Solved – Maximum Likelihood Estimator for Exponential Smoothing

exponential-smoothingmaximum likelihood

I'm not a statistician, so I would love an easy to understand answer. Is there a maximum likelihood estimator that can be stated as an explicit function of the observed data for the models enumerated below? If yes, what are the functions? I assume there's a different function for each parameter, right?

  1. Holt-Winter double exponential smoothing // for parameters a and b
  2. Brown's double exponential smoothing // for parameters a and b
  3. Peter Winters' triple exponential smoothing // for parameters a, b, and y.

I use the wikipedia definitions of these exponential smoothing models as defined in http://en.wikipedia.org/wiki/Exponential_smoothing#Double_exponential_smoothing

and

http://en.wikipedia.org/wiki/Exponential_smoothing#Triple_exponential_smoothing

If the answer is that there is no explicit function for the maximum likelihood estimators for these models, is there any other type of explicit function that can be used to estimate the parameters? I'm only looking for explicit functions of the observed data, not optimization programs.

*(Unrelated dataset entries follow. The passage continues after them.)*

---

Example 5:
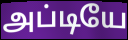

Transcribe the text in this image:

அப்டியே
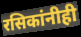
रसिकांनीही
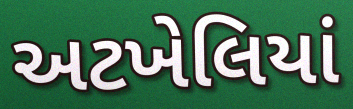
અટખેલિયાં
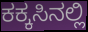
ಕಕ್ಕಸಿನಲ್ಲಿ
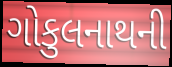
ગોકુલનાથની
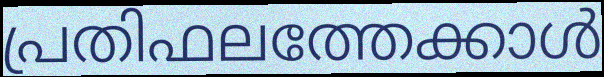
പ്രതിഫലത്തേക്കാൾ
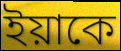
ইয়াকে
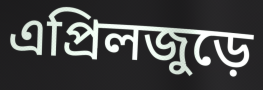
এপ্রিলজুড়ে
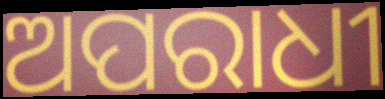
ଅପରାଧୀ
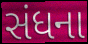
સંધના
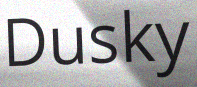
Dusky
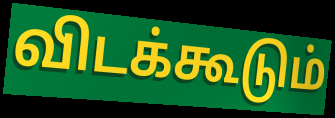
விடக்கூடும்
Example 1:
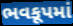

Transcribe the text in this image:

ભવકૂપમાં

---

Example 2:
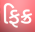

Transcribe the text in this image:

ફિક્ર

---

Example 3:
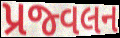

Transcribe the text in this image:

પ્રજ્વલન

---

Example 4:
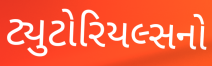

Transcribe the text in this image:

ટ્યુટોરિયલ્સનો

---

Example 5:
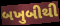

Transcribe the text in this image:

બખુબીથી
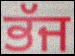
ਭੱਜ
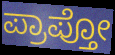
ಪ್ರಾಪ್ತೋ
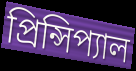
প্রিন্সিপ্যাল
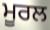
ਮੂਰਲ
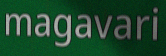
magavari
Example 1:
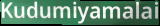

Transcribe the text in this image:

Kudumiyamalai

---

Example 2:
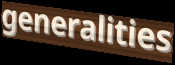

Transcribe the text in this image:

generalities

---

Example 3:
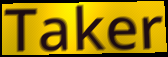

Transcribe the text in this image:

Taker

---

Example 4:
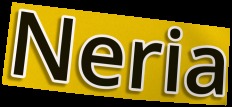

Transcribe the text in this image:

Neria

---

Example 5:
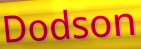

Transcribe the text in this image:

Dodson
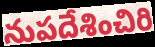
నుపదేశించిరి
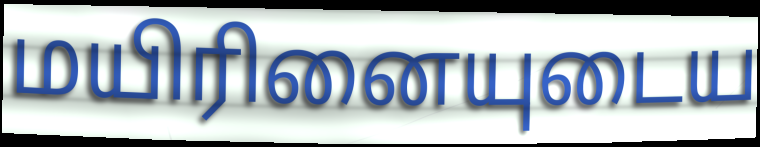
மயிரினையுடைய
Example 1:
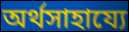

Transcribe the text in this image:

অর্থসাহায্যে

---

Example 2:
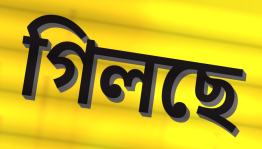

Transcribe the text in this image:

গিলছে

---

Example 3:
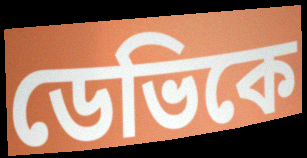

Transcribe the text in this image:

ডেভিকে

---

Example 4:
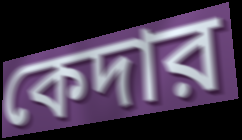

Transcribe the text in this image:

কেদার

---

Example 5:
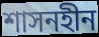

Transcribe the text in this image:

শাসনহীন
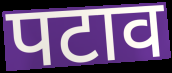
पटाव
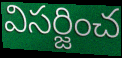
విసర్జించ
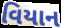
વિયાન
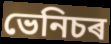
ভেনিচৰ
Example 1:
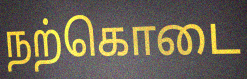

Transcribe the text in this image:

நற்கொடை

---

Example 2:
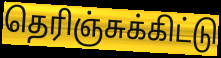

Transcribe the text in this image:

தெரிஞ்சுக்கிட்டு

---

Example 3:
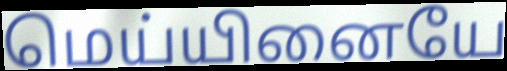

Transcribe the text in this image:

மெய்யினையே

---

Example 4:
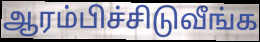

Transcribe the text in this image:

ஆரம்பிச்சிடுவீங்க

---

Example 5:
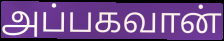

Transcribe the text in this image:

அப்பகவான்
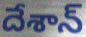
దేశాన్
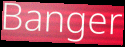
Banger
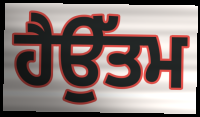
ਹੈਉੱਤਮ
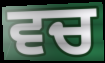
ਵਚ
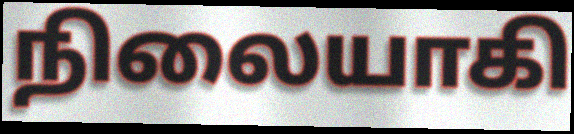
நிலையாகி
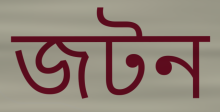
জটন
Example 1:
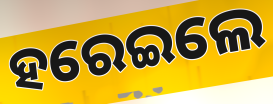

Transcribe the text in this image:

ହରେଇଲେ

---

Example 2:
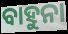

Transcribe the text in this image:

ବାହୁନା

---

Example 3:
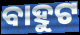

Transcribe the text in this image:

ବାହୁଟ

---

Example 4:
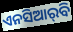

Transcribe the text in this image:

ଏନସିଆର୍‌ବି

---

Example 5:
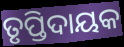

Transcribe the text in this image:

ତୃପ୍ତିଦାୟକ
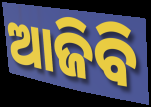
ଆଜିବି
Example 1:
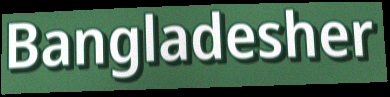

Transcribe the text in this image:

Bangladesher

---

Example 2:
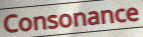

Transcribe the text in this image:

Consonance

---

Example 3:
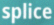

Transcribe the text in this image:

splice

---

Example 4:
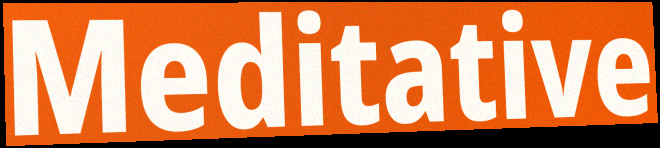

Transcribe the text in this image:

Meditative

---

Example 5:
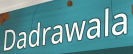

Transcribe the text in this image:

Dadrawala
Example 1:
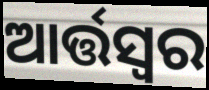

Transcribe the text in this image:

ଆର୍ତ୍ତସ୍ୱର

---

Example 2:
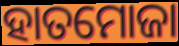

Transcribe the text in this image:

ହାତମୋଜା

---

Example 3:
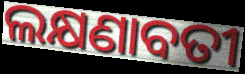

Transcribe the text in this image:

ଲକ୍ଷଣାବତୀ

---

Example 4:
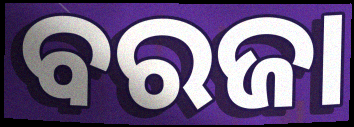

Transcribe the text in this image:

ବରଜା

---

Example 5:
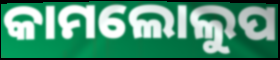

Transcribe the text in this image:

କାମଲୋଲୁପ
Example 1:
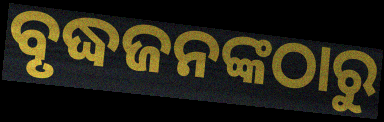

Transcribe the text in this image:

Thanks so much to anyone who can help!

Best Answer

"Traditional" exponential smoothing models are heuristic models and does not have an underlying statistical theory. So there is no maximum likelihood estimator. However, seminal work published in the Journal of the American Statistical Association by Ord, Koehler & Snyder in 1997 provided a statistical basis for exponential smoothing using a state space framework and provided a maximum likelihood estimation procedure. This book on Exponential smoothing extends the original work into all the forms of exponential smoothing including the ones that you mention. This book provides a clear example of how to implement maximum likelihood estimation. Forecast package in R uses the state space exponential smoothing framework. This package also uses Maximum Likelihood for estimation.